Not-So-Unlikely Bedfellows

Summer 2012

The future of medicine is inextricably linked to engineering. We see evidence of this trend today as the two disciplines increasingly share common goals and become integrated. While I can’t predict with certainty what the next medical “breakthroughs” will be, I can say with a fair degree of confidence that many will occur because of the innovative application of the many disciplines of engineering.

Already, the Whiting School of Engineering is leading the way in many medical priority areas-building on a five-decade legacy of innovation in our Biomedical Engineering Department-in close collaboration with our people at Medicine. Engineering researchers in the Systems Institute, for instance, are working hand in glove with two of our “game-changers” at Medicine-Ted DeWeese in Radiation Oncology, who is imaging tumors for inclusion in a data base that is then used to plan the optimum therapy for patients with similar tumors; and Peter Pronovost, director of the new Johns Hopkins Armstrong Institute for Patient Safety and Quality, who is partnering with industry to design the intensive care unit of the future.

edward-miller
Edward Miller, Dean/CEO of the
Johns Hopkins School of Medicine since 1997, retired on June 30.
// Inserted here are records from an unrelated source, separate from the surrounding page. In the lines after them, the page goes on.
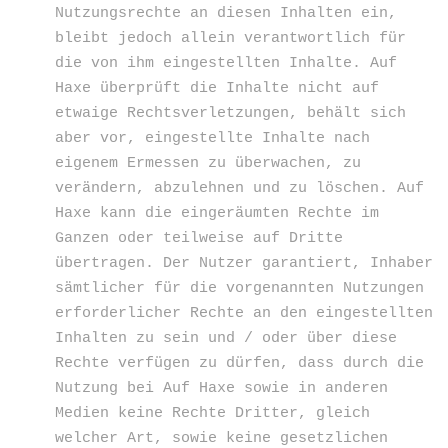
Nutzungsrechte an diesen Inhalten ein,
bleibt jedoch allein verantwortlich für
die von ihm eingestellten Inhalte. Auf
Haxe überprüft die Inhalte nicht auf
etwaige Rechtsverletzungen, behält sich
aber vor, eingestellte Inhalte nach
eigenem Ermessen zu überwachen, zu
verändern, abzulehnen und zu löschen. Auf
Haxe kann die eingeräumten Rechte im
Ganzen oder teilweise auf Dritte
übertragen. Der Nutzer garantiert, Inhaber
sämtlicher für die vorgenannten Nutzungen
erforderlicher Rechte an den eingestellten
Inhalten zu sein und / oder über diese
Rechte verfügen zu dürfen, dass durch die
Nutzung bei Auf Haxe sowie in anderen
Medien keine Rechte Dritter, gleich
welcher Art, sowie keine gesetzlichen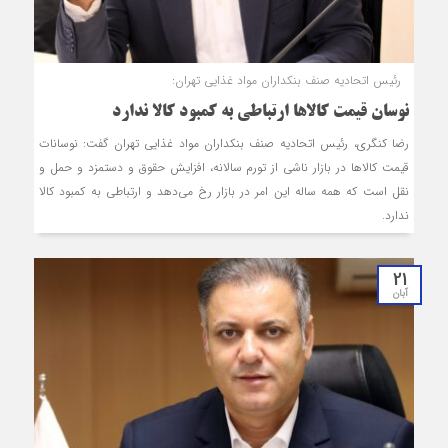
رئیس اتحادیه صنف بنکداران مواد غذایی تهران:
نوسان قیمت کالا‌ها ارتباطی به کمبود کالا ندارد
رضا کنگری، رئیس اتحادیه صنف بنکداران مواد غذایی تهران گفت: نوسانات
قیمت کالا‌ها در بازار ناشی از تورم سالانه، افزایش حقوق و دستمزد و حمل و
نقل است که همه ساله این امر در بازار رخ می‌دهد و ارتباطی به کمبود کالا
ندارد.
21
آبان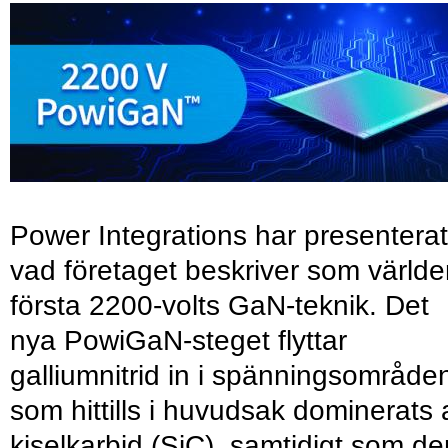
Power Integrations har presenterat
vad företaget beskriver som värld
första 2200-volts GaN-teknik. Det
nya PowiGaN-steget flyttar
galliumnitrid in i spänningsområde
som hittills i huvudsak dominerats 
kiselkarbid (SiC), samtidigt som de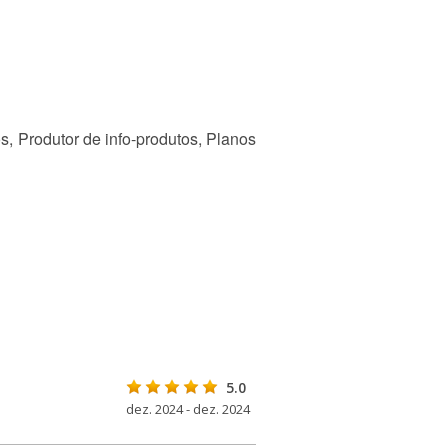
s, Produtor de info-produtos, Planos
5.0
dez. 2024 - dez. 2024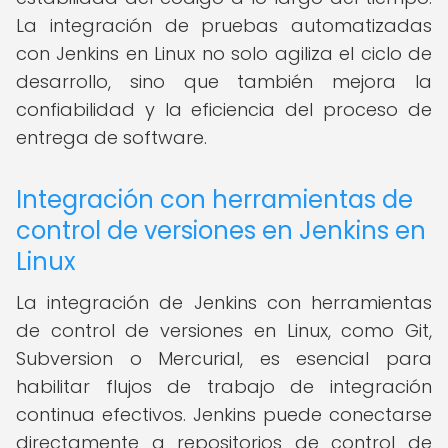
La integración de pruebas automatizadas
con Jenkins en Linux no solo agiliza el ciclo de
desarrollo, sino que también mejora la
confiabilidad y la eficiencia del proceso de
entrega de software.
Integración con herramientas de
control de versiones en Jenkins en
Linux
La integración de Jenkins con herramientas
de control de versiones en Linux, como Git,
Subversion o Mercurial, es esencial para
habilitar flujos de trabajo de integración
continua efectivos. Jenkins puede conectarse
directamente a repositorios de control de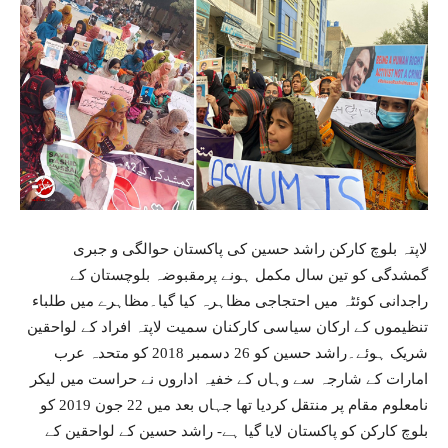
لاپتہ بلوچ کارکن راشد حسین کی پاکستان حوالگی و جبری
گمشدگی کو تین سال مکمل ہونے پرمقبوضہ بلوچستان کے
راجدانی کوئٹہ میں احتجاجی مظاہرہ کیا گیا۔مظاہرے میں طلباء
تنظیموں کے ارکان سیاسی کارکنان سمیت لاپتہ افراد کے لواحقین
شریک ہوئے۔راشد حسین کو 26 دسمبر 2018 کو متحدہ عرب
امارات کے شارجہ سے وہاں کے خفیہ اداروں نے حراست میں لیکر
نامعلوم مقام پر منتقل کردیا تھا جہاں بعد میں 22 جون 2019 کو
بلوچ کارکن کو پاکستان لایا گیا ہے- راشد حسین کے لواحقین کے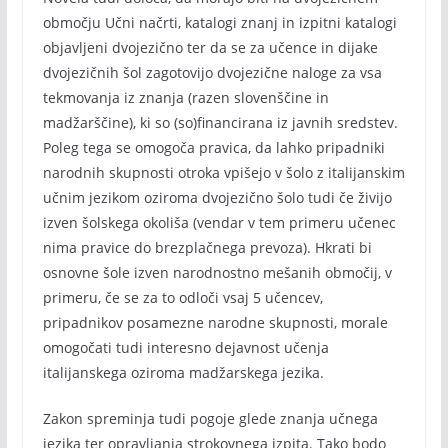
območju Učni načrti, katalogi znanj in izpitni katalogi
objavljeni dvojezično ter da se za učence in dijake
dvojezičnih šol zagotovijo dvojezične naloge za vsa
tekmovanja iz znanja (razen slovenščine in
madžarščine), ki so (so)financirana iz javnih sredstev.
Poleg tega se omogoča pravica, da lahko pripadniki
narodnih skupnosti otroka vpišejo v šolo z italijanskim
učnim jezikom oziroma dvojezično šolo tudi če živijo
izven šolskega okoliša (vendar v tem primeru učenec
nima pravice do brezplačnega prevoza). Hkrati bi
osnovne šole izven narodnostno mešanih območij, v
primeru, če se za to odloči vsaj 5 učencev,
pripadnikov posamezne narodne skupnosti, morale
omogočati tudi interesno dejavnost učenja
italijanskega oziroma madžarskega jezika.
Zakon spreminja tudi pogoje glede znanja učnega
jezika ter opravljanja strokovnega izpita. Tako bodo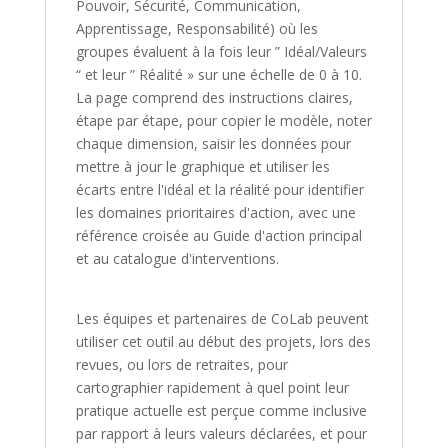
Pouvoir, Sécurité, Communication,
Apprentissage, Responsabilité) où les
groupes évaluent à la fois leur ” Idéal/Valeurs
“ et leur ” Réalité » sur une échelle de 0 à 10.
La page comprend des instructions claires,
étape par étape, pour copier le modèle, noter
chaque dimension, saisir les données pour
mettre à jour le graphique et utiliser les
écarts entre l'idéal et la réalité pour identifier
les domaines prioritaires d'action, avec une
référence croisée au Guide d'action principal
et au catalogue d'interventions.
Les équipes et partenaires de CoLab peuvent
utiliser cet outil au début des projets, lors des
revues, ou lors de retraites, pour
cartographier rapidement à quel point leur
pratique actuelle est perçue comme inclusive
par rapport à leurs valeurs déclarées, et pour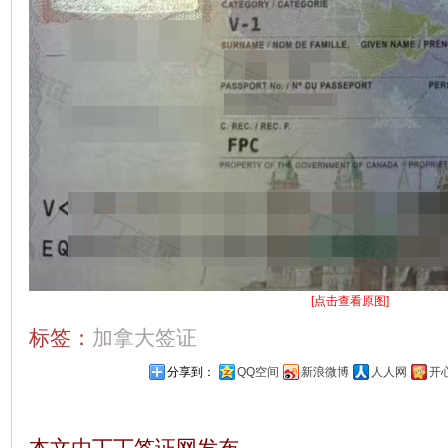
[点击查看原图]
标签：
加拿大签证
分享到：
QQ空间
新浪微博
人人网
开
本文由丁丁签证网发布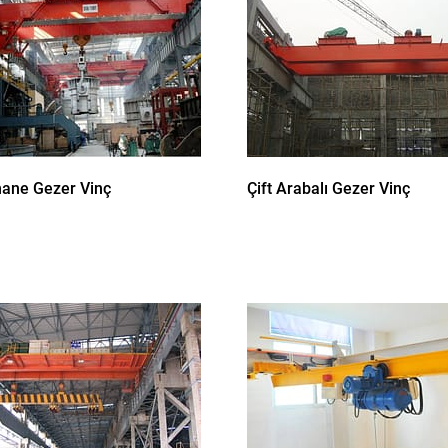
ane Gezer Vinç
Çift Arabalı Gezer Vinç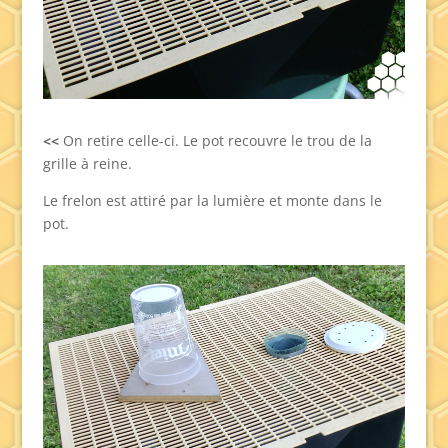
<<
On retire celle-ci. Le pot recouvre le trou de la
grille à reine.
Le frelon est attiré par la lumière et monte dans le
pot.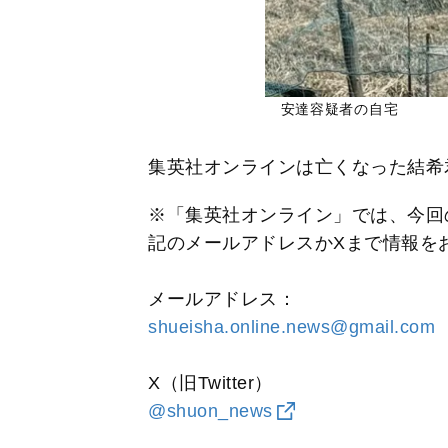
安達容疑者の自宅
集英社オンラインは亡くなった結希
※「集英社オンライン」では、今回
記のメールアドレスかXまで情報を
メールアドレス：
shueisha.online.news@gmail.com
X（旧Twitter）
@shuon_news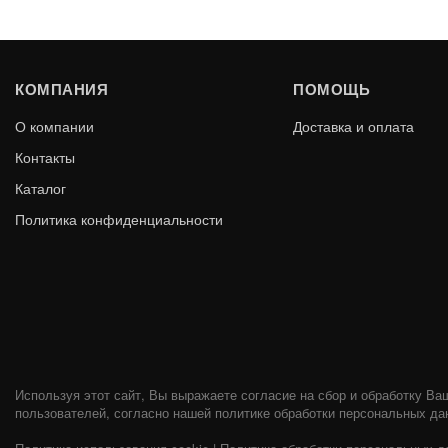
-25%
ХИТ ПРОДАЖ
КОМПАНИЯ
ПОМОЩЬ
О компании
Доставка и оплата
Контакты
Каталог
Политика конфиденциальности
СЭНДВИЧ 1 М ОЦИНКОВАННАЯ
СЭНДВИЧ
СТАЛЬ
НЕРЖ 0.5 
2 041
В КОРЗИНУ
1 530
1 100
Используя этот сайт, Вы выражаете согласие на сбор и обработку Ва
пользователей, согласно нашей политике обработки персональных да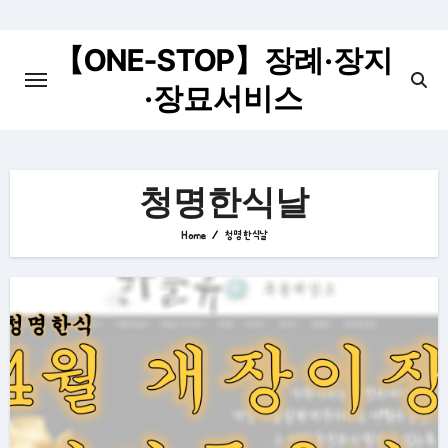
Skip
to
【ONE-STOP】장례·장지
content
·장묘서비스
청명한식날
Home
청명한식날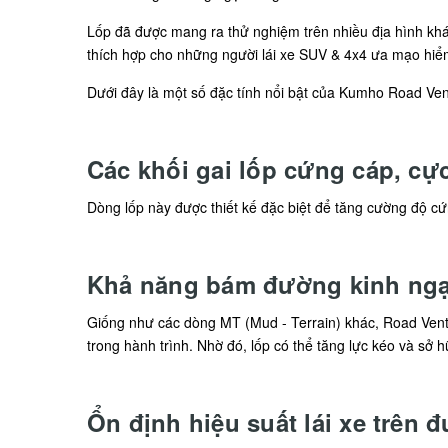
Lốp đã được mang ra thử nghiệm trên nhiều địa hình khác
thích hợp cho những người lái xe SUV & 4x4 ưa mạo hiể
Dưới đây là một số đặc tính nổi bật của Kumho Road Ve
Các khối gai lốp cứng cáp, cực
Dòng lốp này được thiết kế đặc biệt để tăng cường độ cứ
Khả năng bám đường kinh ngạ
Giống như các dòng MT (Mud - Terrain) khác, Road Ventur
trong hành trình. Nhờ đó, lốp có thể tăng lực kéo và sở
Ổn định hiệu suất lái xe trên 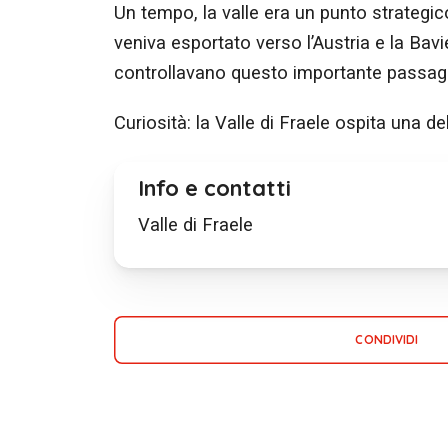
Un tempo, la valle era un punto strategi
veniva esportato verso l’Austria e la Ba
controllavano questo importante passag
Curiosità: la Valle di Fraele ospita una 
Info e contatti
Valle di Fraele
CONDIVIDI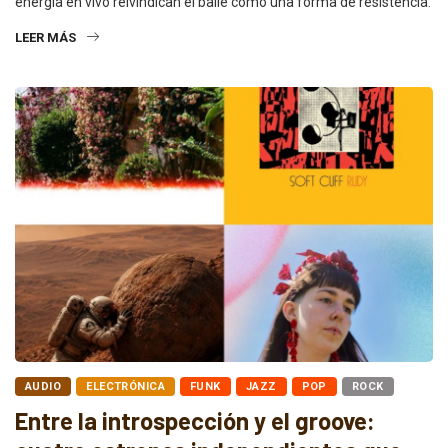
energía en vivo reivindican el baile como una forma de resistencia.
LEER MÁS
AUDIO
ELECTRÓNICA
FUNK
JAZZ
POP
ROCK
Entre la introspección y el groove: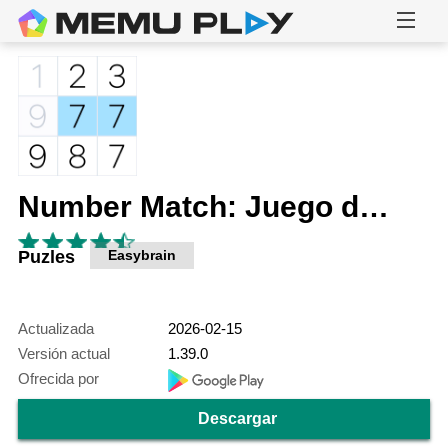
Number Match: Juego de números
Puzles
Easybrain
Actualizada
2026-02-15
Versión actual
1.39.0
Ofrecida por
Descargar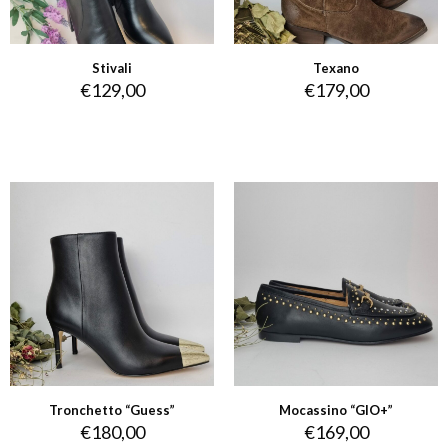
Stivali
Texano
€
129,00
€
179,00
Tronchetto “Guess”
Mocassino “GIO+”
€
180,00
€
169,00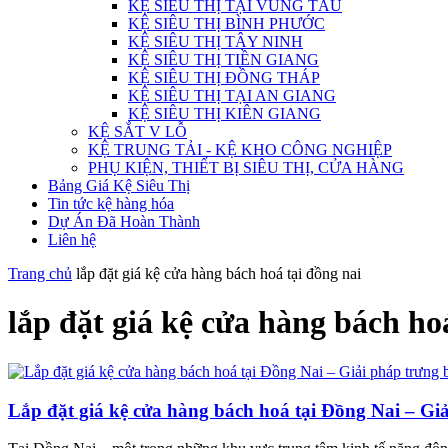
KỆ SIÊU THỊ TẠI VŨNG TÀU
KỆ SIÊU THỊ BÌNH PHƯỚC
KỆ SIÊU THỊ TÂY NINH
KỆ SIÊU THỊ TIỀN GIANG
KỆ SIÊU THỊ ĐỒNG THÁP
KỆ SIÊU THỊ TẠI AN GIANG
KỆ SIÊU THỊ KIÊN GIANG
KỆ SẮT V LỖ
KỆ TRUNG TẢI - KỆ KHO CÔNG NGHIỆP
PHỤ KIỆN, THIẾT BỊ SIÊU THỊ, CỬA HÀNG
Bảng Giá Kệ Siêu Thị
Tin tức kệ hàng hóa
Dự Án Đã Hoàn Thành
Liên hệ
Trang chủ
lắp đặt giá kệ cửa hàng bách hoá tại đồng nai
lắp đặt giá kệ cửa hàng bách ho
Lắp đặt giá kệ cửa hàng bách hoá tại Đồng Nai – Giả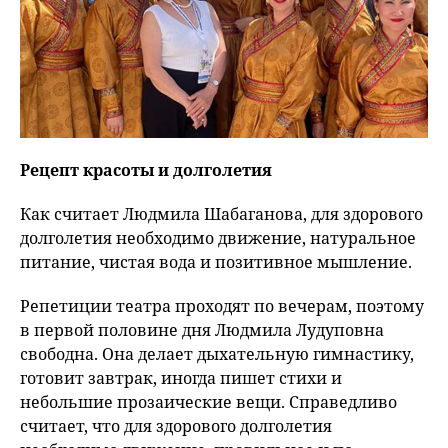
Рецепт красоты и долголетия
Как считает Людмила Шабаганова, для здорового
долголетия необходимо движение, натуральное
питание, чистая вода и позитивное мышление.
Репетиции театра проходят по вечерам, поэтому
в первой половине дня Людмила Лудуповна
свободна. Она делает дыхательную гимнастику,
готовит завтрак, иногда пишет стихи и
небольшие прозаические вещи. Справедливо
считает, что для здорового долголетия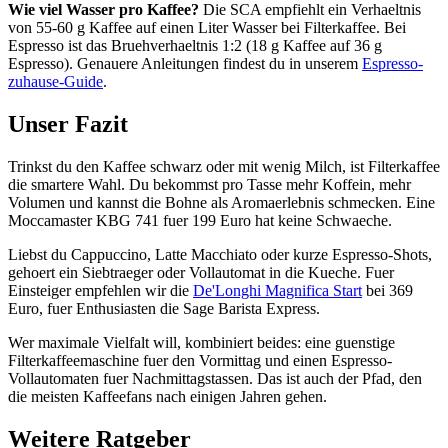
Wie viel Wasser pro Kaffee?
Die SCA empfiehlt ein Verhaeltnis
von 55-60 g Kaffee auf einen Liter Wasser bei Filterkaffee. Bei
Espresso ist das Bruehverhaeltnis 1:2 (18 g Kaffee auf 36 g
Espresso). Genauere Anleitungen findest du in unserem
Espresso-
zuhause-Guide
.
Unser Fazit
Trinkst du den Kaffee schwarz oder mit wenig Milch, ist Filterkaffee
die smartere Wahl. Du bekommst pro Tasse mehr Koffein, mehr
Volumen und kannst die Bohne als Aromaerlebnis schmecken. Eine
Moccamaster KBG 741 fuer 199 Euro hat keine Schwaeche.
Liebst du Cappuccino, Latte Macchiato oder kurze Espresso-Shots,
gehoert ein Siebtraeger oder Vollautomat in die Kueche. Fuer
Einsteiger empfehlen wir die
De'Longhi Magnifica Start
bei 369
Euro, fuer Enthusiasten die Sage Barista Express.
Wer maximale Vielfalt will, kombiniert beides: eine guenstige
Filterkaffeemaschine fuer den Vormittag und einen Espresso-
Vollautomaten fuer Nachmittagstassen. Das ist auch der Pfad, den
die meisten Kaffeefans nach einigen Jahren gehen.
Weitere Ratgeber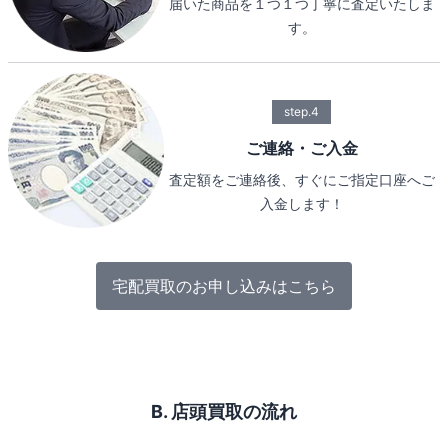
届いた商品を１つ１つ丁寧に査定いたしま
す。
step.4
ご連絡・ご入金
査定額をご連絡後、すぐにご指定口座へご
入金します！
宅配買取のお申し込みはこちら
B. 店頭買取の流れ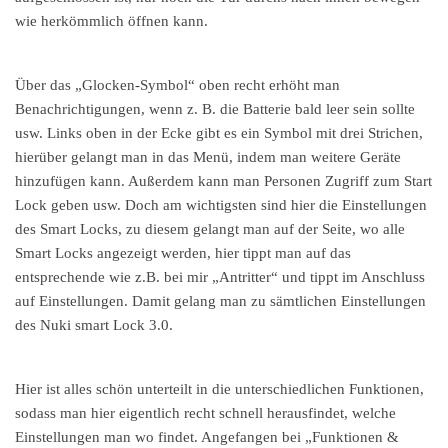
wie herkömmlich öffnen kann.
Über das „Glocken-Symbol“ oben recht erhöht man
Benachrichtigungen, wenn z. B. die Batterie bald leer sein sollte
usw. Links oben in der Ecke gibt es ein Symbol mit drei Strichen,
hierüber gelangt man in das Menü, indem man weitere Geräte
hinzufügen kann. Außerdem kann man Personen Zugriff zum Start
Lock geben usw. Doch am wichtigsten sind hier die Einstellungen
des Smart Locks, zu diesem gelangt man auf der Seite, wo alle
Smart Locks angezeigt werden, hier tippt man auf das
entsprechende wie z.B. bei mir „Antritter“ und tippt im Anschluss
auf Einstellungen. Damit gelang man zu sämtlichen Einstellungen
des Nuki smart Lock 3.0.
Hier ist alles schön unterteilt in die unterschiedlichen Funktionen,
sodass man hier eigentlich recht schnell herausfindet, welche
Einstellungen man wo findet. Angefangen bei „Funktionen &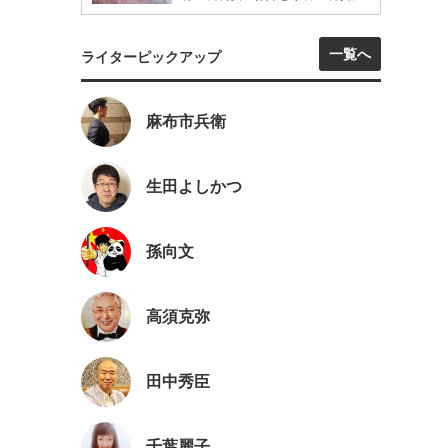
一覧へ
ライターピックアップ
麻布市兵衛
生田よしかつ
孫向文
高須克弥
田中秀臣
千葉麗子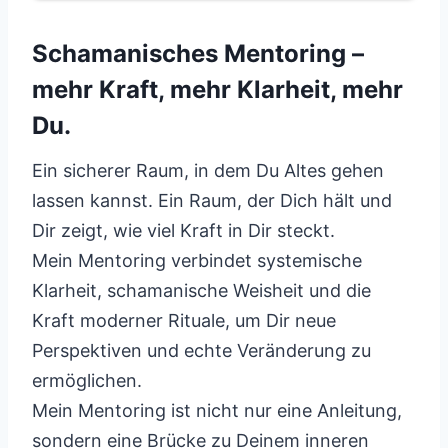
Schamanisches Mentoring –
mehr Kraft, mehr Klarheit, mehr
Du.
Ein sicherer Raum, in dem Du Altes gehen
lassen kannst. Ein Raum, der Dich hält und
Dir zeigt, wie viel Kraft in Dir steckt.
Mein Mentoring verbindet systemische
Klarheit, schamanische Weisheit und die
Kraft moderner Rituale, um Dir neue
Perspektiven und echte Veränderung zu
ermöglichen.
Mein Mentoring ist nicht nur eine Anleitung,
sondern eine Brücke zu Deinem inneren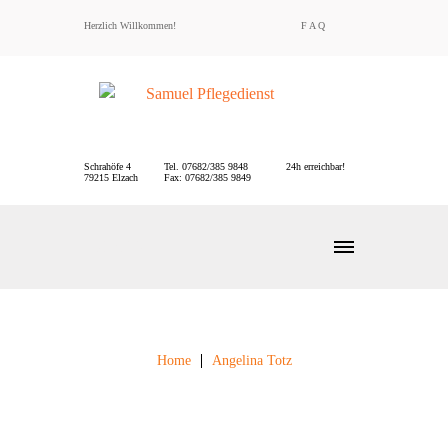
Herzlich Willkommen!
F A Q
Schrahöfe 4
Tel. 07682/385 9848
24h erreichbar!
79215 Elzach
Fax: 07682/385 9849
MENU
Home
Angelina Totz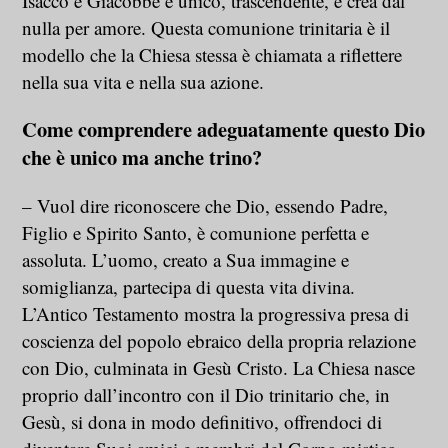
Isacco e Giacobbe è unico, trascendente, e crea dal
nulla per amore. Questa comunione trinitaria è il
modello che la Chiesa stessa è chiamata a riflettere
nella sua vita e nella sua azione.
Come comprendere adeguatamente questo Dio
che è unico ma anche trino?
– Vuol dire riconoscere che Dio, essendo Padre,
Figlio e Spirito Santo, è comunione perfetta e
assoluta. L’uomo, creato a Sua immagine e
somiglianza, partecipa di questa vita divina.
L’Antico Testamento mostra la progressiva presa di
coscienza del popolo ebraico della propria relazione
con Dio, culminata in Gesù Cristo. La Chiesa nasce
proprio dall’incontro con il Dio trinitario che, in
Gesù, si dona in modo definitivo, offrendoci di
Other important collaborations center on the promise of individualized medicine. In some respects, it remains the holy grail of medicine. But it relies on mountains of data that, currently, we don’t really know how to use effectively. Computational medicine will play a pivotal role in solving this challenge. Whiting School engineers are using such data to improve robotic surgery, for example, by programming robots to replicate a surgeon’s hand movements inside the body. Other Hopkins engineers are developing models of the human heart that simulate the heart’s behavior-from the molecular level to the entire organ. The model serves as a powerful predictor of future cardiac electrophysiological function over time.

An area of synergy that I’m very excited about taps into ongoing advances in imaging technology. By combining biomedical imaging science with computational modeling, we can now infer, noninvasively, the structural and functional properties of complex biological systems and neural circuits at the molecular level. Led by researchers at the Whiting School’s Medical Image Analysis division, these advances are already providing new insights into a wide range of neuropsychiatric illnesses-including schizophrenia, depression, epilepsy, dementia of the Alzheimer type, and Parkinson’s.

Other researchers are thinking small: by exploiting the potential of nanobiotechnology. The Johns Hopkins Institute for NanoBioTechnology unites more than 200 researchers from across Johns Hopkins in a quest to develop nanoscale devices that detect cancer cells, report relevant diagnostic information, and deliver chemotherapeutic agents or therapeutic genes directly into the malignant cells.

While I remain optimistic about the intertwined futures of medicine and engineering, we must acknowledge that we face very real impediments. NIH funding-which has been the principal driver in fueling discoveries, innovation, and interdisciplinary partnerships-continues to be flat and may even be cut, which would put the entire research enterprise in this nation at grave risk.

Secondly, we must work aggressively to capitalize on our intellectual property through technology transfer. This will require greater and more fruitful partnerships with private industry and the internal and external resources to efficiently and effectively bring these products to market.

And finally, without adequate support from the business community, and support from the state in the form of tax incentives or outright grants, our forward progress may be seriously threatened.

Biological systems have inherent limitations. Few such limitations exist in the imagination and capabilities of engineers. They are used to doing the seemingly impossible. I can say with assurance that ongoing advances in molecular and cell biology, medical informatics, and engineering coupled with the need for an interdisciplinary approach to solving complex biomedical problems will ensure the continuing role for engineering in medicine-with scientists at Johns Hopkins leading the way.

Edward D. Miller-the Frances Watt Baker, MD, and Lenox D. Baker Jr., MD, Dean of the Medical Faculty and CEO of Johns Hopkins Medicine-retired on June 30.